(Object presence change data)
++++++++

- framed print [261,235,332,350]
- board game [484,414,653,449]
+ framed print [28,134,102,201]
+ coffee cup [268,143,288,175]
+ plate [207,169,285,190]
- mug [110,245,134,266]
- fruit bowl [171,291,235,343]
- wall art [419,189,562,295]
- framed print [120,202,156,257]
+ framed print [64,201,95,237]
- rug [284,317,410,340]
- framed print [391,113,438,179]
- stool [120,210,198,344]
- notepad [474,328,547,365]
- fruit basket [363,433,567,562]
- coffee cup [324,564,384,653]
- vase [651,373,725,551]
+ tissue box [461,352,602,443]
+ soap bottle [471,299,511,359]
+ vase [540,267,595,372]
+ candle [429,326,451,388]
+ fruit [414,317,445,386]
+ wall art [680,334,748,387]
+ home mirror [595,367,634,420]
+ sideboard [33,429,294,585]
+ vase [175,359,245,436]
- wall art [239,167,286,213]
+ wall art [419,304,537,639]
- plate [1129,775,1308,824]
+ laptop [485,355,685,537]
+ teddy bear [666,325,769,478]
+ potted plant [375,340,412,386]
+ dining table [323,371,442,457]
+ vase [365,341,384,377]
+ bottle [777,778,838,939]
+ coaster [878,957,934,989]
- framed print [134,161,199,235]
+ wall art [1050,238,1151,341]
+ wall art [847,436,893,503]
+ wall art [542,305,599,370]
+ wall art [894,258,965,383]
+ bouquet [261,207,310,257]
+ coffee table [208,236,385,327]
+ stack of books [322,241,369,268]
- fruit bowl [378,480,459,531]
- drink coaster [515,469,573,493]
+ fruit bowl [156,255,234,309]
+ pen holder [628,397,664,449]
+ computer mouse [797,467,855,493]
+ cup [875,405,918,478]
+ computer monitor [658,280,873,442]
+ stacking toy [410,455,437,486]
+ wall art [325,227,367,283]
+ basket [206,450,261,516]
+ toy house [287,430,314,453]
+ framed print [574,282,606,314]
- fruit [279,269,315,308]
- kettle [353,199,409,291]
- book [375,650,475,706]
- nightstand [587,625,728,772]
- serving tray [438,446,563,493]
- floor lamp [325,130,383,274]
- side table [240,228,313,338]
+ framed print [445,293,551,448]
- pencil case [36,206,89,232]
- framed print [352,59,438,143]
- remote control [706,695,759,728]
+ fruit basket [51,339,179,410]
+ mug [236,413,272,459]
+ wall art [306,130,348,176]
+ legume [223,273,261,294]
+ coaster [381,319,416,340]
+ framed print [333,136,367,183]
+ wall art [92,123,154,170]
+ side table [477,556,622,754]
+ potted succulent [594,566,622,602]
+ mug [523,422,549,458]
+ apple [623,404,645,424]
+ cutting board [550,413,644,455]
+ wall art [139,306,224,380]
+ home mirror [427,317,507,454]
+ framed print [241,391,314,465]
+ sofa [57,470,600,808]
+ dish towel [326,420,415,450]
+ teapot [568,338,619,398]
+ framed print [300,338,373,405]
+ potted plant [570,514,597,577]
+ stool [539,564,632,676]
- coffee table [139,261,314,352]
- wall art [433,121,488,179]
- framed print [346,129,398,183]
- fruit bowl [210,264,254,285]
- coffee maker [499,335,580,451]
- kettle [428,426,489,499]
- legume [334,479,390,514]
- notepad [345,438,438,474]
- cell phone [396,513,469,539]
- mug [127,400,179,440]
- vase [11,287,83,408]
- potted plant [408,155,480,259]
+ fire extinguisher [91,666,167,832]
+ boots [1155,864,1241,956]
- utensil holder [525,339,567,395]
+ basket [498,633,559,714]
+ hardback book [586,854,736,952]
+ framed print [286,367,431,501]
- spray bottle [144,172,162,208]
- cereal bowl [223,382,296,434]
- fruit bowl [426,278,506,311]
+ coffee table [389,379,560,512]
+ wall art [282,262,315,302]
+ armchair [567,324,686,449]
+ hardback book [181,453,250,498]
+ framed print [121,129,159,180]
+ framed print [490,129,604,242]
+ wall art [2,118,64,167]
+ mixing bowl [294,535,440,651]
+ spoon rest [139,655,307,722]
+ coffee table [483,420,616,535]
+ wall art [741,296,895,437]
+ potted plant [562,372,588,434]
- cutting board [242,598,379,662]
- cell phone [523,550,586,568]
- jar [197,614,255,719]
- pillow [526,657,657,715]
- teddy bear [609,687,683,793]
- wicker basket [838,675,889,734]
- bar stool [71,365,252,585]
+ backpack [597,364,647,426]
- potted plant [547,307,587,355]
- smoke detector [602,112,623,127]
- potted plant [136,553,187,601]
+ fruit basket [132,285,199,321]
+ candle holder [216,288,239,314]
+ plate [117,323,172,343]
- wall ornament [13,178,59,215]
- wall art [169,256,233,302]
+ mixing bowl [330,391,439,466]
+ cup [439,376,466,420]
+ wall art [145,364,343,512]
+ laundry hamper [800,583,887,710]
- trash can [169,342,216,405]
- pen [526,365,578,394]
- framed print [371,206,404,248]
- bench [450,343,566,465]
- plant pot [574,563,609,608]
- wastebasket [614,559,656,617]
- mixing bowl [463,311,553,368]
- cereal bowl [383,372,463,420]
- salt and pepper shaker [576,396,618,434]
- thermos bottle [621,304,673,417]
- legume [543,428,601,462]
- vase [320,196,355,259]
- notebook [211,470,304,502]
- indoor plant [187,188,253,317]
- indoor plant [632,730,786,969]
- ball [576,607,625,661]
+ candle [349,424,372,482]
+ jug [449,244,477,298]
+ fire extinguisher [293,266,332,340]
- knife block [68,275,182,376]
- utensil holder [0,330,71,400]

++++++++

*ABOUT THIS EXERCISE*. Output the records above precisely.

*YOUR RESPONSE*.
- framed print [261,235,332,350]
- board game [484,414,653,449]
+ framed print [28,134,102,201]
+ coffee cup [268,143,288,175]
+ plate [207,169,285,190]
- mug [110,245,134,266]
- fruit bowl [171,291,235,343]
- wall art [419,189,562,295]
- framed print [120,202,156,257]
+ framed print [64,201,95,237]
- rug [284,317,410,340]
- framed print [391,113,438,179]
- stool [120,210,198,344]
- notepad [474,328,547,365]
- fruit basket [363,433,567,562]
- coffee cup [324,564,384,653]
- vase [651,373,725,551]
+ tissue box [461,352,602,443]
+ soap bottle [471,299,511,359]
+ vase [540,267,595,372]
+ candle [429,326,451,388]
+ fruit [414,317,445,386]
+ wall art [680,334,748,387]
+ home mirror [595,367,634,420]
+ sideboard [33,429,294,585]
+ vase [175,359,245,436]
- wall art [239,167,286,213]
+ wall art [419,304,537,639]
- plate [1129,775,1308,824]
+ laptop [485,355,685,537]
+ teddy bear [666,325,769,478]
+ potted plant [375,340,412,386]
+ dining table [323,371,442,457]
+ vase [365,341,384,377]
+ bottle [777,778,838,939]
+ coaster [878,957,934,989]
- framed print [134,161,199,235]
+ wall art [1050,238,1151,341]
+ wall art [847,436,893,503]
+ wall art [542,305,599,370]
+ wall art [894,258,965,383]
+ bouquet [261,207,310,257]
+ coffee table [208,236,385,327]
+ stack of books [322,241,369,268]
- fruit bowl [378,480,459,531]
- drink coaster [515,469,573,493]
+ fruit bowl [156,255,234,309]
+ pen holder [628,397,664,449]
+ computer mouse [797,467,855,493]
+ cup [875,405,918,478]
+ computer monitor [658,280,873,442]
+ stacking toy [410,455,437,486]
+ wall art [325,227,367,283]
+ basket [206,450,261,516]
+ toy house [287,430,314,453]
+ framed print [574,282,606,314]
- fruit [279,269,315,308]
- kettle [353,199,409,291]
- book [375,650,475,706]
- nightstand [587,625,728,772]
- serving tray [438,446,563,493]
- floor lamp [325,130,383,274]
- side table [240,228,313,338]
+ framed print [445,293,551,448]
- pencil case [36,206,89,232]
- framed print [352,59,438,143]
- remote control [706,695,759,728]
+ fruit basket [51,339,179,410]
+ mug [236,413,272,459]
+ wall art [306,130,348,176]
+ legume [223,273,261,294]
+ coaster [381,319,416,340]
+ framed print [333,136,367,183]
+ wall art [92,123,154,170]
+ side table [477,556,622,754]
+ potted succulent [594,566,622,602]
+ mug [523,422,549,458]
+ apple [623,404,645,424]
+ cutting board [550,413,644,455]
+ wall art [139,306,224,380]
+ home mirror [427,317,507,454]
+ framed print [241,391,314,465]
+ sofa [57,470,600,808]
+ dish towel [326,420,415,450]
+ teapot [568,338,619,398]
+ framed print [300,338,373,405]
+ potted plant [570,514,597,577]
+ stool [539,564,632,676]
- coffee table [139,261,314,352]
- wall art [433,121,488,179]
- framed print [346,129,398,183]
- fruit bowl [210,264,254,285]
- coffee maker [499,335,580,451]
- kettle [428,426,489,499]
- legume [334,479,390,514]
- notepad [345,438,438,474]
- cell phone [396,513,469,539]
- mug [127,400,179,440]
- vase [11,287,83,408]
- potted plant [408,155,480,259]
+ fire extinguisher [91,666,167,832]
+ boots [1155,864,1241,956]
- utensil holder [525,339,567,395]
+ basket [498,633,559,714]
+ hardback book [586,854,736,952]
+ framed print [286,367,431,501]
- spray bottle [144,172,162,208]
- cereal bowl [223,382,296,434]
- fruit bowl [426,278,506,311]
+ coffee table [389,379,560,512]
+ wall art [282,262,315,302]
+ armchair [567,324,686,449]
+ hardback book [181,453,250,498]
+ framed print [121,129,159,180]
+ framed print [490,129,604,242]
+ wall art [2,118,64,167]
+ mixing bowl [294,535,440,651]
+ spoon rest [139,655,307,722]
+ coffee table [483,420,616,535]
+ wall art [741,296,895,437]
+ potted plant [562,372,588,434]
- cutting board [242,598,379,662]
- cell phone [523,550,586,568]
- jar [197,614,255,719]
- pillow [526,657,657,715]
- teddy bear [609,687,683,793]
- wicker basket [838,675,889,734]
- bar stool [71,365,252,585]
+ backpack [597,364,647,426]
- potted plant [547,307,587,355]
- smoke detector [602,112,623,127]
- potted plant [136,553,187,601]
+ fruit basket [132,285,199,321]
+ candle holder [216,288,239,314]
+ plate [117,323,172,343]
- wall ornament [13,178,59,215]
- wall art [169,256,233,302]
+ mixing bowl [330,391,439,466]
+ cup [439,376,466,420]
+ wall art [145,364,343,512]
+ laundry hamper [800,583,887,710]
- trash can [169,342,216,405]
- pen [526,365,578,394]
- framed print [371,206,404,248]
- bench [450,343,566,465]
- plant pot [574,563,609,608]
- wastebasket [614,559,656,617]
- mixing bowl [463,311,553,368]
- cereal bowl [383,372,463,420]
- salt and pepper shaker [576,396,618,434]
- thermos bottle [621,304,673,417]
- legume [543,428,601,462]
- vase [320,196,355,259]
- notebook [211,470,304,502]
- indoor plant [187,188,253,317]
- indoor plant [632,730,786,969]
- ball [576,607,625,661]
+ candle [349,424,372,482]
+ jug [449,244,477,298]
+ fire extinguisher [293,266,332,340]
- knife block [68,275,182,376]
- utensil holder [0,330,71,400]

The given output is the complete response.